Court Opinion

ID: 6654123
Source: CourtListenerOpinion
Date Created: 2022-07-20 20:56:32.893242+00
Date Added: 2024-06-11T15:59:49.118147
License: Public Domain

Sullivan, J.,
dissenting.
It seems to me perfectly plain that the judgment should be affirmed. The plaintiff voluntarily abandoned his case. He was not forced out of it by an erroneous decision. The commissioner’s opinion proceeds on the assumption that the original affidavit was capable of being amended, and that the court erred in refusing to permit an amendment to be made. If the affidavit was void, the ruling complained of was right. Commercial State Bank v. Ketcham, 46 Nebr., 568; Bolin v. Fines, 51 Nebr., 650. If it was not void the ruling was, at most, harmless error. If the proceeding by *327which plaintiff; obtained the property was irregular it would, nevertheless, entitle him to retain possession until quashed by an order of the court. At the time plaintiff withdrew from the case the proceeding had not been assailed; in fact it never has been questioned, and, after a trial on the merits before the justice of the peace and the filing of pleadings in the district court, it was probably too late to question it. Hudelson v. First Nat. Bank, 51 Nebr., 557; Furrow v. Chapin, 13 Kan., 107; McKee v. Metraw, 31 Minn., 429; 18 Ency. Pl. & Pr., 517. The issue to be tried in the district court was formed by the pleadings and could not have been in any way affected by the matters stated in the affidavit stricken from the files.
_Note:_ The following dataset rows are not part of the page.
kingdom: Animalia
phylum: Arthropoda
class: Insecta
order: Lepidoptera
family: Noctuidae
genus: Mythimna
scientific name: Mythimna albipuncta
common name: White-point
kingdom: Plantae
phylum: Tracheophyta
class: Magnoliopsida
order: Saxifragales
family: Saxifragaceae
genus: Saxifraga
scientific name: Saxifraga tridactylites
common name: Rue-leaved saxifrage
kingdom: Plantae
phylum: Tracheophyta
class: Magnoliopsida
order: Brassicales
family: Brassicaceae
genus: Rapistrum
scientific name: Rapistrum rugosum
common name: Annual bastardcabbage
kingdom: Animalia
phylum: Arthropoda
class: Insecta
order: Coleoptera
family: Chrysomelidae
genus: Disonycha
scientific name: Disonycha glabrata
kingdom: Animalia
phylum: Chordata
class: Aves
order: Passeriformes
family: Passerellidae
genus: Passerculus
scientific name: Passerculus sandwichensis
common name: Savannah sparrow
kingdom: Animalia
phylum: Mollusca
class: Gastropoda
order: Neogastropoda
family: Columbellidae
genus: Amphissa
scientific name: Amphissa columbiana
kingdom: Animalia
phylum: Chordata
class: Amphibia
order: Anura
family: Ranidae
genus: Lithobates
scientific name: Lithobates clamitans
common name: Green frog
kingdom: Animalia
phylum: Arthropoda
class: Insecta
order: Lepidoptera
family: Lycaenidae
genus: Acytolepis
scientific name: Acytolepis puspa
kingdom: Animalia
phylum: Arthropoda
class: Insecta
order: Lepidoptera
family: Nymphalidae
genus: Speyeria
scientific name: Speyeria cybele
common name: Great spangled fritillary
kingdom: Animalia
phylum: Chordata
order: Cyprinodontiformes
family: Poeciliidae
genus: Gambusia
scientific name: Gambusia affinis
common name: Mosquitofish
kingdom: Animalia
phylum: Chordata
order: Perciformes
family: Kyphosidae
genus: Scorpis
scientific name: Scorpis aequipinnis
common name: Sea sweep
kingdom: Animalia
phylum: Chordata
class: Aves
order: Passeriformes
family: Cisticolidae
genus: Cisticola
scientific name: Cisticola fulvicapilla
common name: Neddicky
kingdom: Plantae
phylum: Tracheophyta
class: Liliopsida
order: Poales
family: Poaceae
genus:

Had the plaintiff proceeded to trial, as he might have done notwithstanding the order sustaining defendant’s motion to strike, a judgment in his favor would have confirmed his possession and forever ended the controversy. I do not see any propriety in sending the case back to the district court so that plaintiff may fortify a position which has been neither menaced nor assailed, and which is probably impregnable.